Otra perla, la trampa de la ministra Nancy Patricia Gutiérrez que, en ilusa profilaxis de su gestión antes de rendir cuentas, adjudica a la contraparte sus propios desaciertos: declara que el de la paz es un proceso “semifallido”, por incumplimiento de las Farc. La secundan, al punto, intrépidos alfiles del presidente eterno: el general Ruiz Barrera, de Acore, el locuaz Alfredo Rangel. Pero el país sabe de la perversa modorra, cuando no del sabotaje que preside la implementación de la paz en este Gobierno. Luce, sí, como una flor en el desierto, algún avance en reincorporación de desmovilizados a cargo del comisionado Archila.
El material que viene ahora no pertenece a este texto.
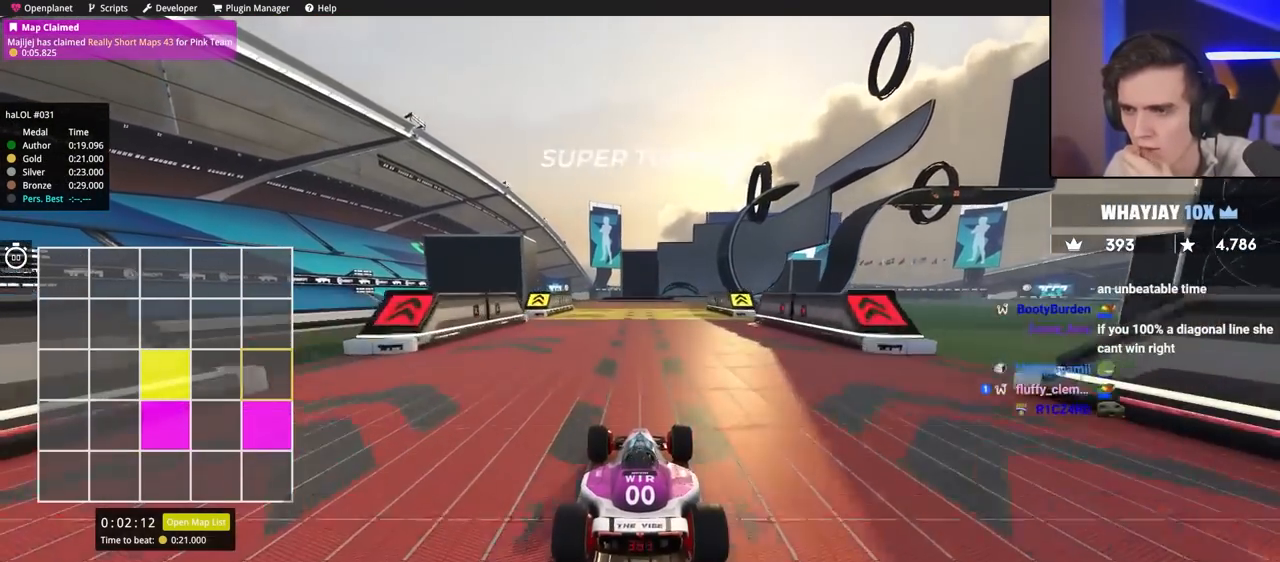
{"keys": ["up"], "events": []}
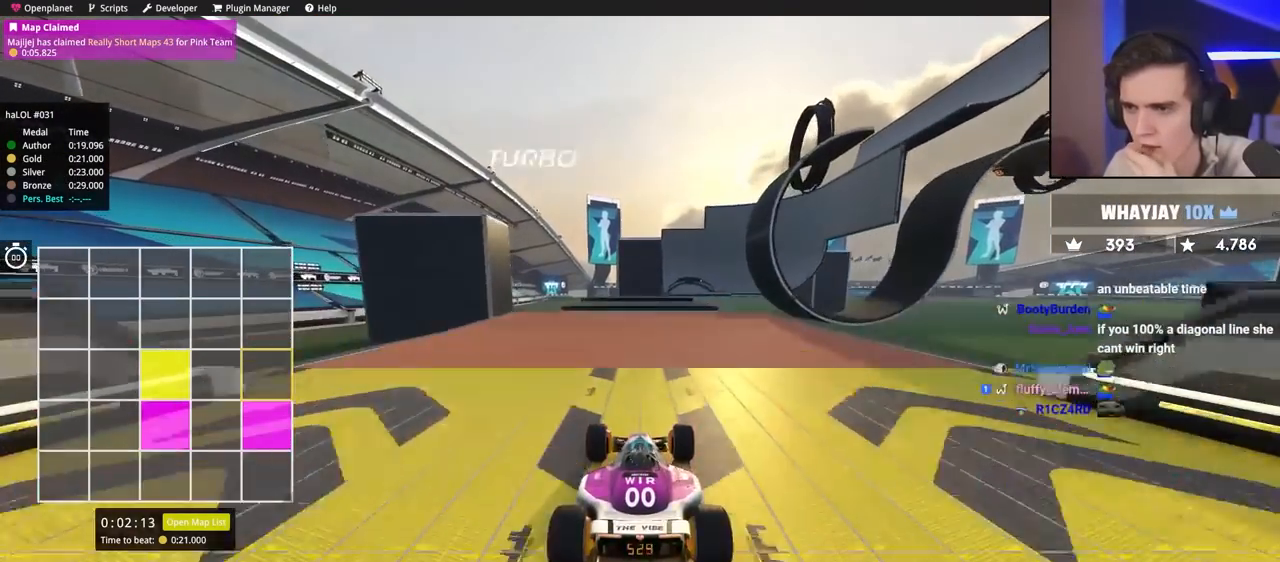
{"keys": ["up"], "events": []}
En boca de la titular de Gobierno, la observación desnaturaliza la paz. Y no faltará quien se sienta autorizado a redoblar la cacería de desmovilizados de la guerrilla más antigua del continente que, sin embargo, entregó las armas y se incorporó a la vida civil. Hecho de resonancia en el mundo, contra el cual parecen conspirar este Gobierno y los viudos de la guerra que lo rodean.
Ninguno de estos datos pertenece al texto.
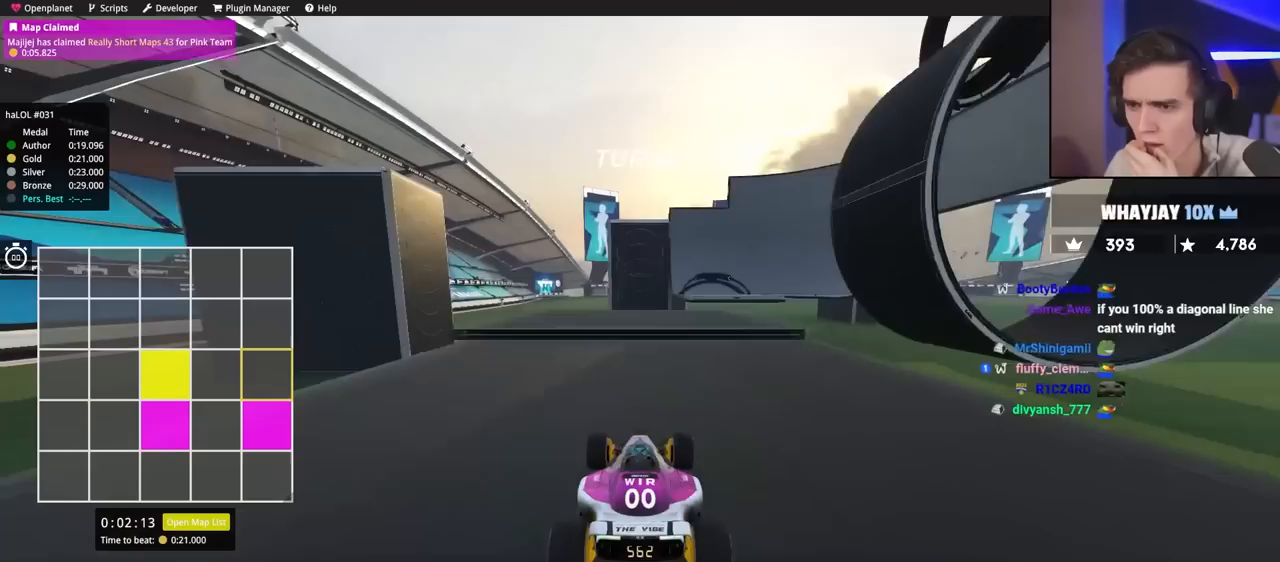
{"keys": ["up"], "events": []}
A la voz de revivir el acto legislativo que por mayoría de votos aprobó el Congreso en 2017 para entregar 16 curules en la Cámara a víctimas certificadas del conflicto en los territorios materia de reparación, antepone el presidente Duque un proyecto que se las arrebata. Por enésima vez en la historia de nuestra democracia de castas, seguirían aquellas comunidades excluidas, sin voz, sin voto, sin opción, a la buena de Dios y del destino trazado por los chupasangre de siempre. ¿Será ésta otra dádiva por gobernabilidad que el Presidente concede a la politiquería? ¿Acaso no recela la rabia que  semejante atropello pueda sumarle a la protesta callejera? Tendría que vérselas también con El Consejo de Estado, a punto de resucitar las curules, no para pícaros de los partidos que pasarían por víctimas, sino para sus destinatarios originarios: las organizaciones sociales, étnicas y raizales.

La propuesta de Duque es inconstitucional y escamotea la paz. La diatriba de Gutiérrez, la desconceptúa. Brincarse las normas constitucionales que crean las curules de víctimas y ordenan implementar la paz es resucitar la arbitrariedad que signó el régimen de la Seguridad Democrática. Presidente y ministra parecen marchar hacia la meca soñada: hacer invivible la paz, para volver a hacer invivible la república.